Steven Johnson, Professor, Applied Mathematics and Physics, Department of Mathematics, MIT
An uphill search
Now, Johnson’s group has developed a shortcut method that replicates the required pattern of pixels for large-scale optical metasurfaces in a more efficient manner. Rather than solving Maxwell’s equations for each tiny, nanometer-sized pixel in a square centimeter of material, the team solved those equations for pixel “patches.”
Then, the computer simulation developed by the researchers begins with a square centimeter of nanometer-sized and arbitrarily etched pixels. The surface was divided into groups of patches, or pixels, and then Maxwell’s equations were used for predicting how light is scattered by each patch. Subsequently, the researchers identified a method to roughly “stitch” the patch solutions together. This was done to find out how light is able to scatter across the whole, arbitrarily etched surface.
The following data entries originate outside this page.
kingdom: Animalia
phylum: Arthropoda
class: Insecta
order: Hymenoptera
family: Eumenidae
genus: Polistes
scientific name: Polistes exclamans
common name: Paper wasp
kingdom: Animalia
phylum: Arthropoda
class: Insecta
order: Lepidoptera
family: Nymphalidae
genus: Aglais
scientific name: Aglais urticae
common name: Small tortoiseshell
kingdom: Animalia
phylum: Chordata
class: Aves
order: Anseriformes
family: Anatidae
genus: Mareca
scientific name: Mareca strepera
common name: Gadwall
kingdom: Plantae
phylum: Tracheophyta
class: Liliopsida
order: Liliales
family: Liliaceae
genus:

Based on this starting pattern, the investigators later modified a mathematical method called topology optimization, to fundamentally tune the pattern of individual patches over a number of iterations, until the last topology, or overall surface, scatters light in a required manner.
Johnson compares this technique to trying to find one’s way up a hill, blindfolded. A desired optical effect can be produced if every pixel in a patch has an optimal etched pattern that should be achieved and one that could be assumed to be metaphorical as a peak. Locating this peak, for each pixel in a patch, is believed to be a topology optimization challenge.
“For each simulation, we’re finding which way to tweak each pixel,” stated Johnson. “You then have a new structure which you can resimulate, and you keep doing this process, each time going uphill until you reach a peak, or optimized pattern.”
The method developed by the researchers has the potential to detect an optimal pattern in just a span of few hours, as opposed to conventional pixel-by-pixel methods which upon applying used directly to large optical metasurfaces would be almost inflexible.
With the help of their method, the scientists rapidly created optical patterns for a number of lenses, or “metadevices,” with different optical characteristics, including a solar concentrator that captures incoming light from any kind of direction and then directs it to a single point and an achromatic lens. The achromatic lens, in turn, scatters light of different colors, or wavelengths, to the same point, with the same focus.
If you have a lens in a camera, if it’s focused on you, it should be focused for all colors simultaneously. The red shouldn’t be in focus but the blue out of focus. So you have to come up with a pattern that scatters all the colors in the same way so they go into the same spot. And our technique is able to come up with a crazy pattern that does that.
Steven Johnson, Professor, Applied Mathematics and Physics, Department of Mathematics, MIT
As the next step, the scientists are working with engineers who can develop the complex patterns that would be mapped out by the new computational technique to create large metasurfaces, possibly for more accurate cellphone lenses and various other optical applications.
These surfaces could be produced as sensors for cars that drive themselves, or augmented reality, where you need good optics. This technique allows you to tackle much more challenging optical designs.
Raphaël Pestourie, Study Co-Author, Department of Mathematics, MIT
The study was partly funded by the U. S. Army Research Office through the Institute for Soldier Nanotechnologies at MIT.